Monday, January 5, 2009

Proposition 8: The New Bigotry

I had not planned to write about the controversy being exploited by each side of California’s Proposition 8. I did not care who voted for it, how much money was spent on it or the margin of its approval. As far as I was concerned the issue would play itself out in public opinion and in time become just another footnote of our culture. While the California Supreme Court is considering whether Proposition 8 violates the State Constitution, it is the effort to invalidate 18,000 gay marriages that changed my mind on writing about the issue to expose it as the sheer, unadulterated bigotry it is – our new bigotry.

However, where to start has been a bug-bear. Then it came to me –
Rush Limbaugh, who decided to lead the charge on the day after the election. He claimed that California’s passing of Proposition 8 told judges that they could not override what conservatives did in that ballot initiative, defining marriage as a legal bond only between a man and a woman. Although I think he is a huckster, such a digression obfuscates the point that Prop 8 is bigotry.

Rick Warren came to mind next. He is more of a media magnet than Rush these days and he is smooth. He refers to a “five-thousand-year . . . definition of marriage” with a smile, referring to Proposition 8 as a “free--speech issue.” Warren’s artful dodge is that he “objects to the redefinition of marriage.” Smooth sounding intolerance is still intolerance, which is at the core of bigotry.

By definition, “one who is strongly partial to one's own group, religion, race, or politics and is intolerant of those who differ” is a bigot. Bigotry is “the attitude, state of mind, or behavior characteristic of a bigot; intolerance.” The American Heritage® Dictionary of the English Language, Fourth Edition, also notes, “Bigot is first recorded in English in 1598 with the sense ‘a superstitious hypocrite.’"

What I am writing about is bigotry as an ideology.
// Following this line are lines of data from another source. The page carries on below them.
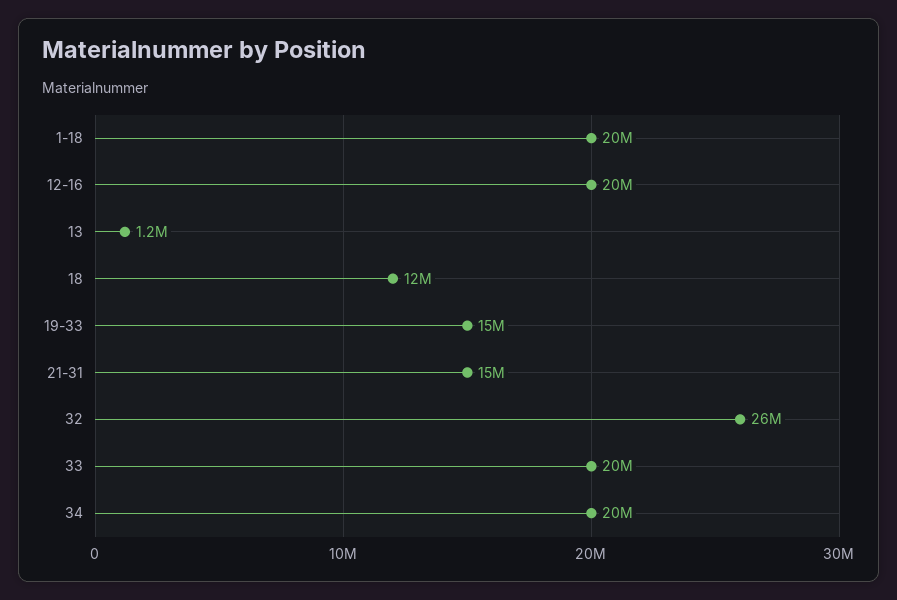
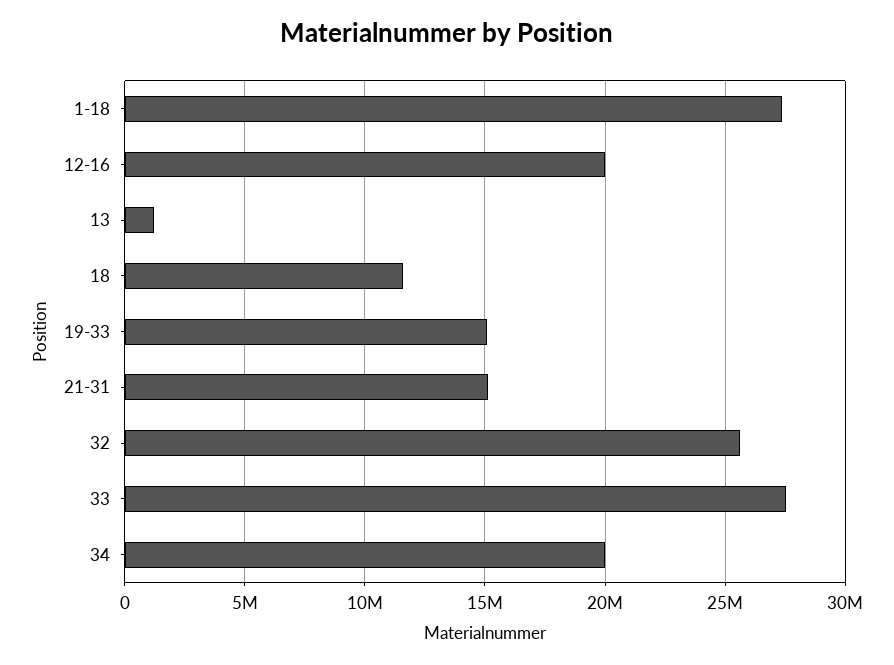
  {
-   "1-18": 20000000,
+   "1-18": 27500000,
    "12-16": 20000000,
    "13": 1200000,
    "18": 12000000,
    "19-33": 15000000,
    "21-31": 15000000,
    "32": 26000000,
-   "33": 20000000,
+   "33": 27500000,
    "34": 20000000
  }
The obvious form is racism characterized by hostility, a belief in inferiority and an assumption that one race is superior to another. Today that is considered a human rights violation. Another form is sexism, characterized by judgments based upon gender rather than upon individualism and an assumption that one sex is superior to another. Other forms include fascism, nationalism, ageism, classism and pretty much any where narrow mindedness and stereotypes overcome logical thinking.

It is the will of 52% of a voting public over 48% that
changed the stance of California’s Attorney General Jerry Brown. He has filed suit to overturn the Proposition, writing that the courts have already said that the right to marry is protected as an “inalienable right.” Brown writes further that a “tyranny of the majority” would be established if a ballot initiative could to take away an inalienable right. This is something that the Constitution was designed to prevent.

sponsors of Proposition 8 are championed by Kenneth Starr, dean of Pepperdine University's law school and the former independent counsel who investigated President Bill Clinton. He argues that by upholding the initiative and invalidating 18,000 same-sex weddings performed before the election, the court would preserve the people's lawmaking powers. "Proposition 8's brevity is matched by its clarity,” Starr wrote. “There are no conditional clauses, exceptions, exemptions or exclusions." He would know since he was one of its authors.

Although I am not a lawyer, it occurs to me that there is also the pesky matter of ex post facto law, also known as retroactive law and prohibited by the Constitution. The American Heritage® New Dictionary of Cultural Literacy, Third Edition, says, “A law that makes illegal an act that was legal when committed . . . “In the case of Proposition 8, same-sex marriages may no longer be performed, at least for now. However, to invalidate marriages performed while they were legal makes the Proposition an ex post facto law.

The new bigotry has plenty of articulate spokespeople to espouse its specious cause. I would be interested to know what they think about repealing laws that prohibited marriages between blacks and whites. But that is the old bigotry.